Has there ever been an instance where another industry has influenced an innovation for you?
One of the things that I focus on with my team is the idea of looking for inspiration through analogous sources. I will often when we have a problem or a job to be done look to see if there’s an analog somewhere else and then think about how that might work if we applied it here. Not so much looking at the full blown solution as trying to tear down the idea to its core.
For an example, I was thinking about what’s going to be happening with the internet of things as we get more and more connected sensors. We’re already bombarded with lots of information; how can we increase the ability to have more data but not overwhelm people with all this noise? This is a wild association, but I started reading some articles on microfluidics, which is how fungus networks communicate with each other through forest floors. So I said, “There’s this thing in nature with a complex, interconnected series of variables, and yet they seem to form a balance. Is there something we can learn by understanding more about how these things work?” So we thought about how we might apply that to a connected home or an internet of things model.
What are some examples of things you can do to create a culture of innovation?

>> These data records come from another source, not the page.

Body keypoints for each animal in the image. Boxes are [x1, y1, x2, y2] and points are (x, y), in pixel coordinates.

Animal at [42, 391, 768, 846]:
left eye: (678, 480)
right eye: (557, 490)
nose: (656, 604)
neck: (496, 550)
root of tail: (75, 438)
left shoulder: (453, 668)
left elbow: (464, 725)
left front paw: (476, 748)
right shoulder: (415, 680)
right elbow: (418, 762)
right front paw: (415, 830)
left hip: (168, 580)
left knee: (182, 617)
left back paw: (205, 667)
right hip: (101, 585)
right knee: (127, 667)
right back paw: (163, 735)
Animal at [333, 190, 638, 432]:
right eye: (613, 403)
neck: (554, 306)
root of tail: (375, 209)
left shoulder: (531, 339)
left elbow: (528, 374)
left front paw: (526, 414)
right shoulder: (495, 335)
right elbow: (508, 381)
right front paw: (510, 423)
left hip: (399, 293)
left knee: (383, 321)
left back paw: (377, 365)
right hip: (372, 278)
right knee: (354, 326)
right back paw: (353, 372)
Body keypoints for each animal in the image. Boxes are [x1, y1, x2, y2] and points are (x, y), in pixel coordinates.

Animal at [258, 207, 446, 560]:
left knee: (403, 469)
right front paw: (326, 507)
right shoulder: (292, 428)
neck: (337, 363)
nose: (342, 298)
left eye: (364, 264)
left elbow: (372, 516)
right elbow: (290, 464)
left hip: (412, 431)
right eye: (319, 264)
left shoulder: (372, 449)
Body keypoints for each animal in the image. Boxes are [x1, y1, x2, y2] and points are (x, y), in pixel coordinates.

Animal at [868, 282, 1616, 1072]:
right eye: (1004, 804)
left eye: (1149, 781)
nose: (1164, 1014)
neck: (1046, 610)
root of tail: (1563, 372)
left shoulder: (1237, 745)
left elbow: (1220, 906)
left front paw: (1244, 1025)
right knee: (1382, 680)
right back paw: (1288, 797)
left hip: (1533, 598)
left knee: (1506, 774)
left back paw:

There are two really essential things: one is having a default curiosity about the world, and two is to see differently, looking at where everyone else is but being able to derive a nuanced perspective from that. If you can reinforce people who possess those skills and provide opportunities for people to practice those skills, I think that gets you moving toward having a culture of innovation.
Describe the future.
In my industry of insurance and financial services, in ten years it’s going to be fundamentally transformed. We now on the smartphones we’re carrying around have the computing power that was previously only privy to certain very large organizations. So people will better be able to understand the risks they have, and they’ll approach insurance and financial services transactions much like people approach dining and craft beverage services now. They’ll be armed with a lot of information and have high expectations. They’ll only want to consume from places that give them highly personalized service rather than really broad coverages that are based on the law of large numbers and masses of populations.
What’s the craziest thing you have done to get creative inspiration?
I was trying to get a better sense for user interaction and user experience design. So I decided that over the course of a weekend while I was travelling, every time I interacted with a terminal -- like an ATM or something like that -- I would chose a language that wasn’t my primary language and then see if I could navigate around it. And that sparked into me the realization of what cues I look for to help guide me through a particular set of tasks that aren’t difficult, but that I don’t give a lot of attention to. And that primed me to see if there were any barriers or low hanging fruit that we’ve all accommodated but that might be ripe for a radical reinterpretation.